Soon we found ourselves driving past what I believed had been young Eldon's home. The GPS was pointing west and placed the cave less than a mile away. Once we found a spot we could enter the forest, we returned to the head of the road and parked the car at a rundown service station.

Quickly we made our way into the forest. Though Eldon's cave was a historically and geologically significant cave, it was a well kept secret that was rarely visited. Where we penetrated the forest we could find no clearly cut trail toward the cave, but I was certain  that we would start to see some signs beaten paths once we were close enough.

Hooch lead the way manning his GPS.  Since I was confident we would easily locate the cave, I didn't bring along my GPS nor my maps. I thought it would be best to pack light as possible since we were going to be exploring the deep underground. I had spent so much time reviewing the maps, I assumed that I would have no problem navigating this tract of land. That was a decision I would soon regret.

Hooch and I proceeded WNW until we came to a brook that ran along side a rock face. There was what appeared to be a trail along the brook showing us that this area was of some interest to locals. The trail was on the other side of the brook going  parallel to the rock face west ward and also north along a gentle slope. As Hooch began to follow the trail west, I suddenly noticed something odd. All around the forest floor were orange salamanders with brown spots. Shortly after catching one for a closer look, Hooch returned to report that the trail appeared to lead to nothing interesting. After taking a moment to enjoy our new friend, we decided to explore the ledge for any sign of a cave. Over the next half an hour or more we poked around every crack and cleft we saw. Though there appeared to be many hopeful crevices I had a gut feeling we weren't in the right location.

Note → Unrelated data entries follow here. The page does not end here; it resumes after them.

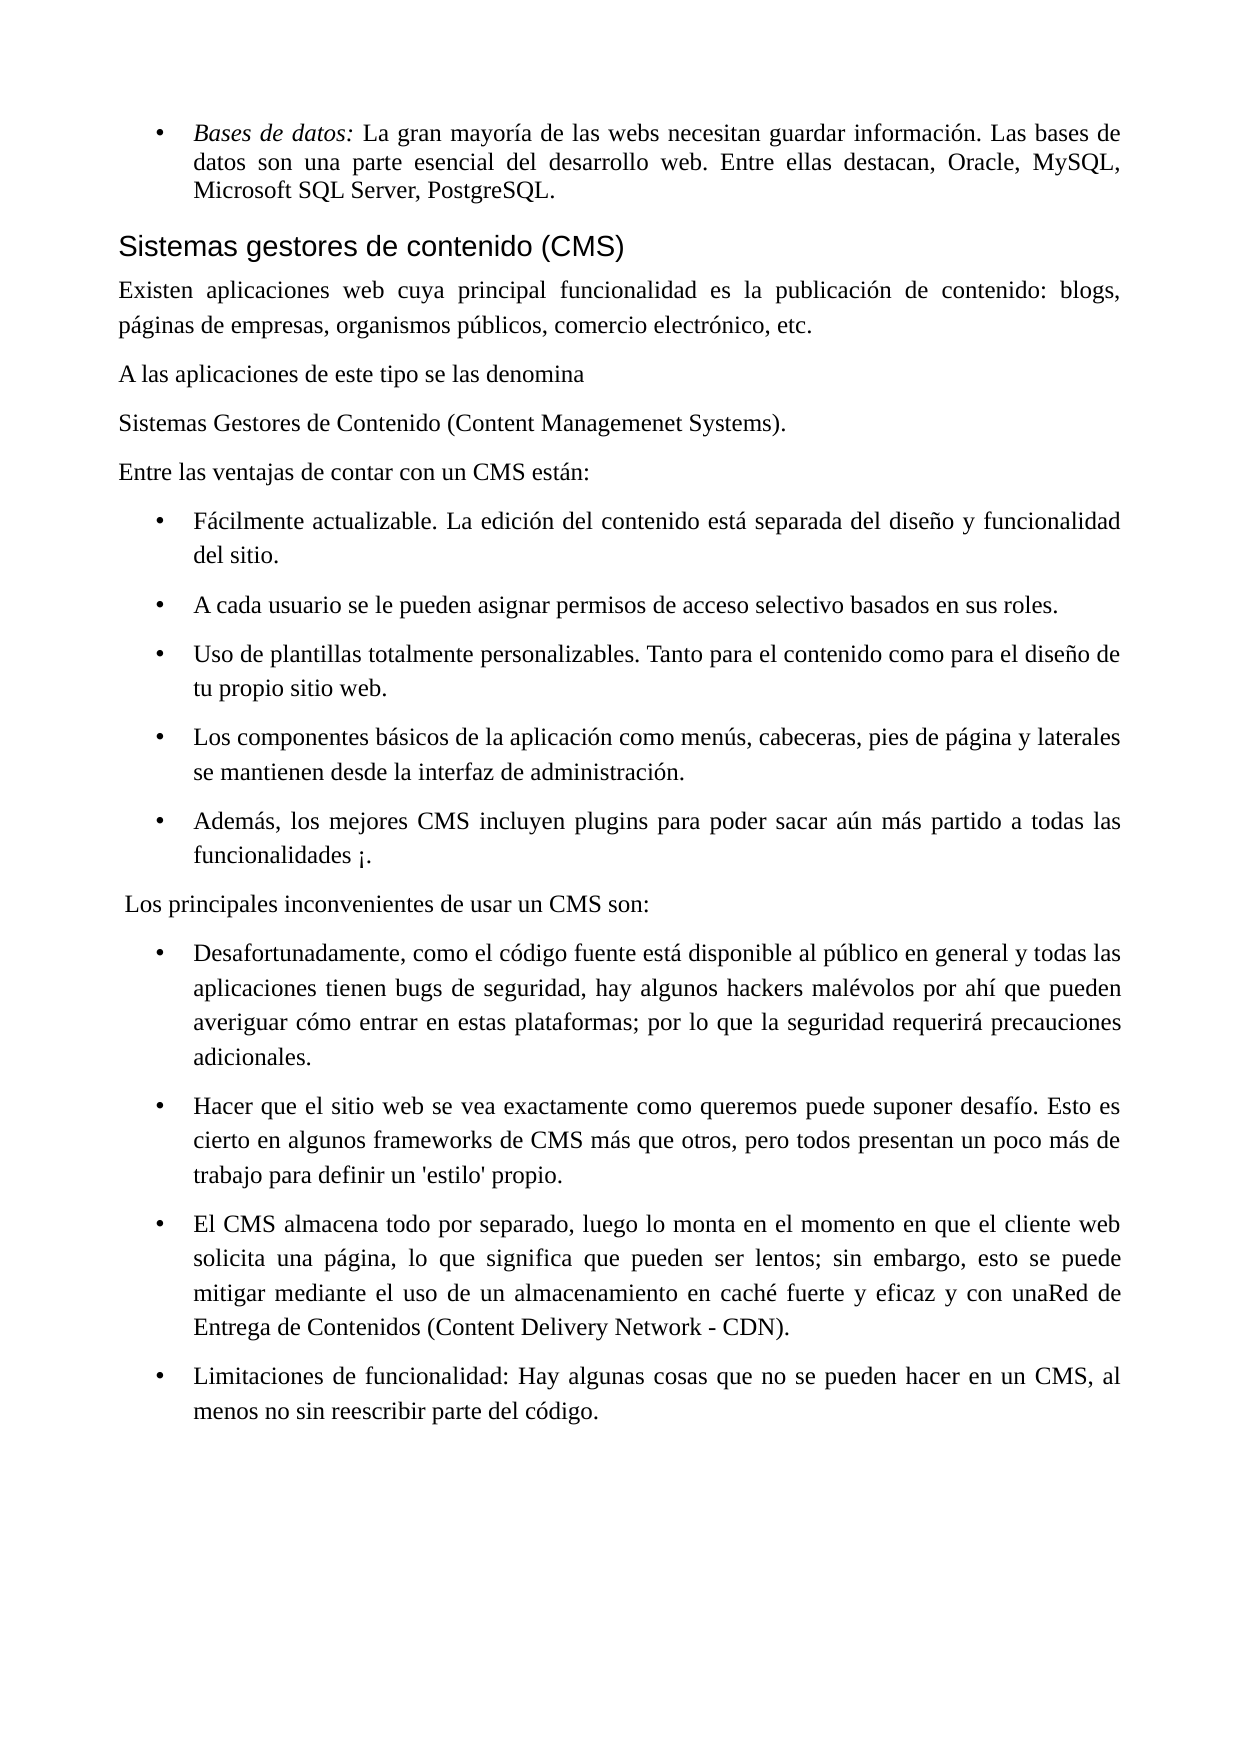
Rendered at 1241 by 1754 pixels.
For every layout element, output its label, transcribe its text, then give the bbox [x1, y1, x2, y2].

list El CMS almacena todo por separado, luego lo monta en el momento en que el cliente web solicita una página, lo que significa que pueden ser lentos; sin embargo, esto se puede mitigar mediante el uso de un almacenamiento en caché fuerte y eficaz y con unaRed de Entrega de Contenidos (Content Delivery Network - CDN). [156, 1209, 1122, 1341]
text Los principales inconvenientes de usar un CMS son: [118, 889, 1122, 918]
list Además, los mejores CMS incluyen plugins para poder sacar aún más partido a todas las funcionalidades ¡. [156, 806, 1122, 869]
list Desafortunadamente, como el código fuente está disponible al público en general y todas las aplicaciones tienen bugs de seguridad, hay algunos hackers malévolos por ahí que pueden averiguar cómo entrar en estas plataformas; por lo que la seguridad requerirá precauciones adicionales. [156, 938, 1122, 1071]
list A cada usuario se le pueden asignar permisos de acceso selectivo basados en sus roles. [156, 590, 1122, 618]
text Existen aplicaciones web cuya principal funcionalidad es la publicación de contenido: blogs, páginas de empresas, organismos públicos, comercio electrónico, etc. [118, 275, 1122, 339]
list Uso de plantillas totalmente personalizables. Tanto para el contenido como para el diseño de tu propio sitio web. [156, 639, 1122, 702]
list Bases de datos: La gran mayoría de las webs necesitan guardar información. Las bases de datos son una parte esencial del desarrollo web. Entre ellas destacan, Oracle, MySQL, Microsoft SQL Server, PostgreSQL. [156, 118, 1122, 204]
list Hacer que el sitio web se vea exactamente como queremos puede suponer desafío. Esto es cierto en algunos frameworks de CMS más que otros, pero todos presentan un poco más de trabajo para definir un 'estilo' propio. [156, 1091, 1122, 1189]
subtitle Sistemas gestores de contenido (CMS) [118, 229, 1122, 263]
list Los componentes básicos de la aplicación como menús, cabeceras, pies de página y laterales se mantienen desde la interfaz de administración. [156, 722, 1122, 786]
list Limitaciones de funcionalidad: Hay algunas cosas que no se pueden hacer en un CMS, al menos no sin reescribir parte del código. [156, 1361, 1122, 1425]
text A las aplicaciones de este tipo se las denomina [118, 359, 1122, 388]
text Sistemas Gestores de Contenido (Content Managemenet Systems). [118, 408, 1122, 437]
text Entre las ventajas de contar con un CMS están: [118, 457, 1122, 486]
list Fácilmente actualizable. La edición del contenido está separada del diseño y funcionalidad del sitio. [156, 506, 1122, 569]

We took a break for water and Fig Newtons and a chance to gather our thoughts. Hooch wasn't as foolish as me and had brought along a topographical map of the general area. We reviewed the map to get our bearings. Since there was no way of referencing our current location, the map was of little use.

The GPS now was telling us the cave was north east from our current location, so we decided to follow north along the edge of the slope for a while and the follow the bearing of the GPS toward the East.

Soon we found a precipice longer and higher than the previous. We found a safe path to the base and once again began to search for the cave. Though this bluff appear to have even more possibilities, though I could understand why, I once again felt we were not in the right place. We spent a little time exploring and then moved on.

Tired and disappointed, we decided to trust the GPS, and see where it lead us. We soon arrived at the destination to fins ourselves in the middle of a large plateau. This was the last place I would expect to find a cave. Looking off in all directions, I didn't see anything resembling a ravine, brook stream bed, or even a noticeable slope in the landscape. None of the features of the nearby terrain was even remotely analogous, to my research materials. After circling away and back to the same location a few time to assure the readings were correct, we decided to call it a day.

As we began to head back, not far from the point the GPS lead us to we noticed a depression or sink hole in the ground. we had passed by before. Hooch noticed a rock that had been shifted by human hands to reveal a small burrow. Thinking this might be the cave, I strapped on my headlamp and stuck my head in for a better look. It showed definite signs of wear from running water, but seemed to come to its conclusion about four feet in. It appeared to more likely be a den for a fox or wolf. Little did we realize, we were very close to the cave and were peering into  fracture that probably drain into its passages.

Once we were back home, I couldn't stop thinking about Eldon's cave. I needed to figure out what ground we covered and what our mistake was.